Görüşmelerin uzun vadede en etkili başlıklarından biri teknoloji ve nükleer işbirliği oldu. MbS, Suudi Arabistan’ın sivil nükleer enerji programına ABD’nin destek vermesini ve sınırlı düzeyde yerli yakıt zenginleştirme hakkı tanınmasını istedi. Trump yönetimi bu talebe temkinli yaklaşsa da genel olarak olumlu bir çerçeve sundu. Plan, sıkı denetim mekanizmaları ve ABD’li şirketlerin sürece tam katılımını içeriyor. Suudi Arabistan ayrıca yapay zekâ çiplerine ve ABD’nin teknoloji sistemine daha geniş erişim sağlayacak. Bu işbirliği, Riyad’ın Vision 2030 kapsamında öngördüğü dijital dönüşümü hızlandırırken, ABD’nin küresel teknoloji yarışındaki konumunu güçlendirmeyi hedefliyor.

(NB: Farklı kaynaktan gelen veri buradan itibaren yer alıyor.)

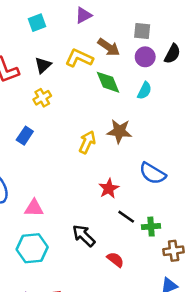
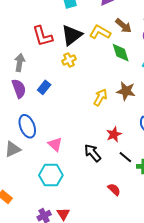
black triangle: (43, 65) -> (72, 35), size x1.6
blue rectangle: (25, 136) -> (44, 87), moved
pink triangle: (34, 208) -> (55, 144), turned 35
black arrow: (84, 236) -> (93, 153), moved

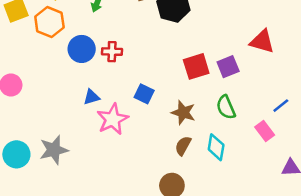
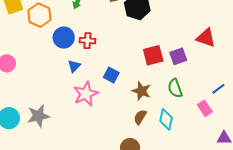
blue triangle: (92, 97) -> (74, 66), moved, turned -32

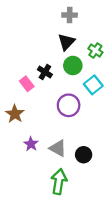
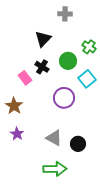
black triangle: (66, 42) -> (43, 39), moved
purple star: (31, 144) -> (17, 134), moved
green arrow: (59, 182) -> (55, 169), turned 80

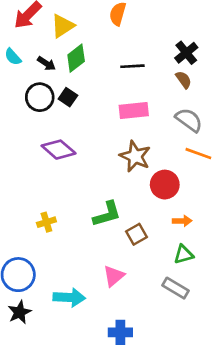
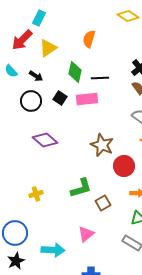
green diamond: (76, 58) -> (75, 72), moved, turned -40
black square: (68, 97) -> (60, 98), moved
pink rectangle: (134, 111) -> (87, 99), moved

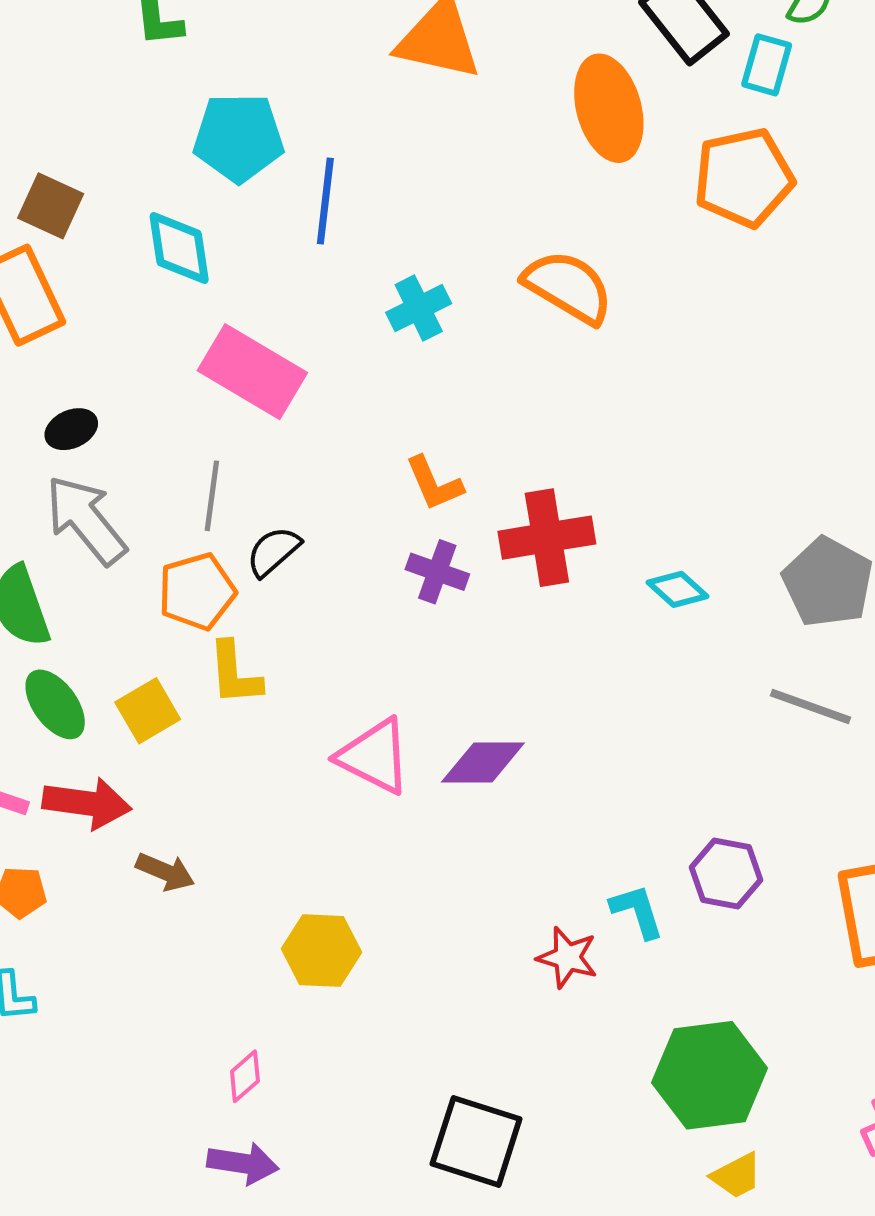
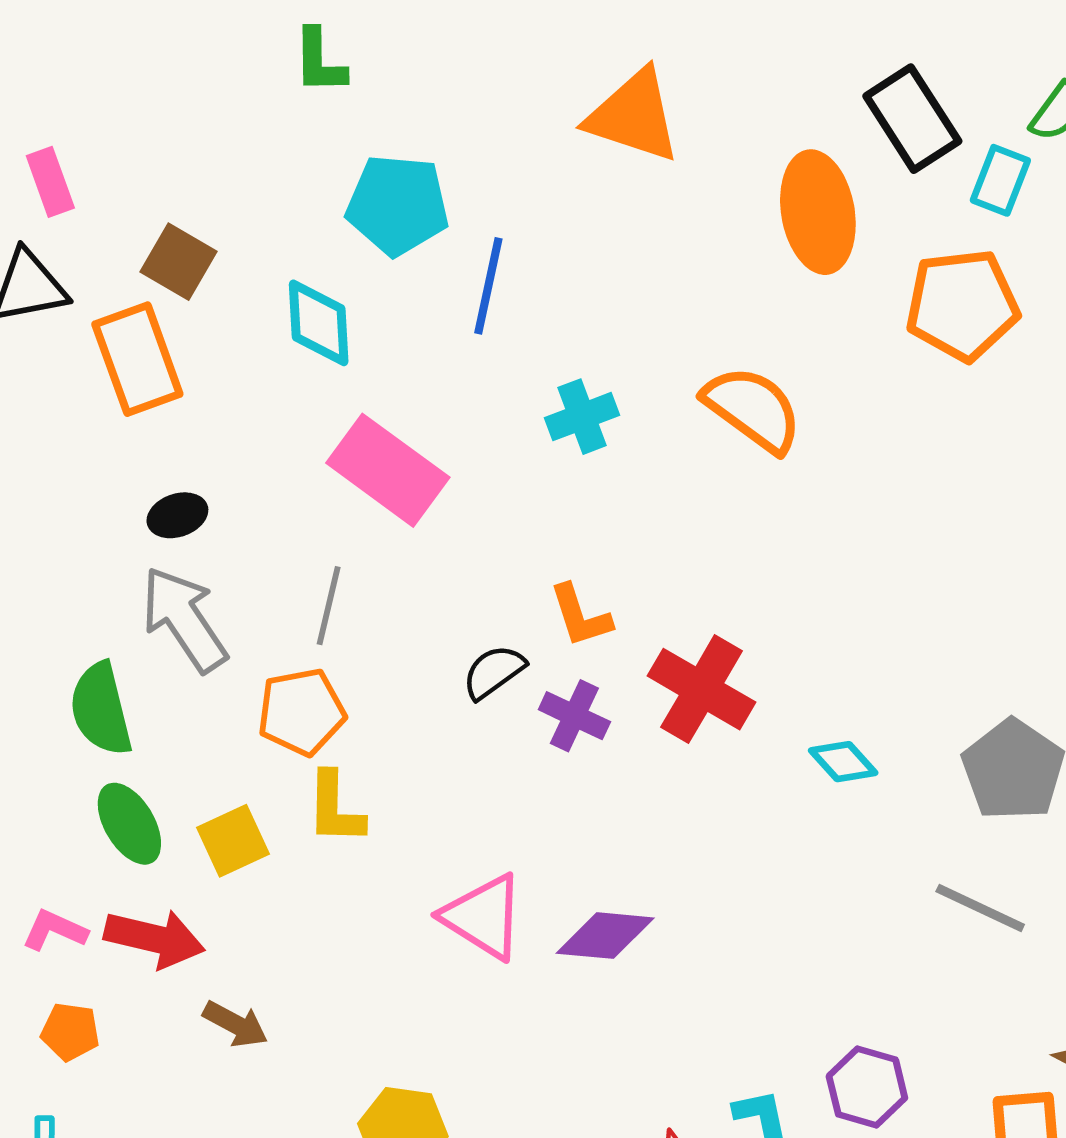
red cross: (547, 538) -> (702, 689), turned 34
black semicircle: (273, 551) -> (494, 672), moved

Muhammed bin Selman’ın Washington ziyareti, ABD-Suudi ilişkilerinin yeniden şekillendiği bir döneme işaret ediyor. Savunma anlaşmaları, büyük ölçekli yatırımlar, İran’a karşı ortak strateji ve teknoloji işbirliği iki ülkeyi daha yakın bir çizgiye taşırken, insan hakları ve İsrail normalleşmesi gibi hassas dosyalar bu ortaklığın sınırlarını hatırlatıyor. Trump yönetimi, MbS ile kurduğu ilişkiyi bölgesel istikrarın ve ABD çıkarlarının temel bir unsuru olarak sunuyor. Ancak bu yakınlaşmanın hem Washington’da hem de küresel kamuoyunda uzun süre tartışılacak siyasi ve ahlaki sonuçlar üretmesi bekleniyor.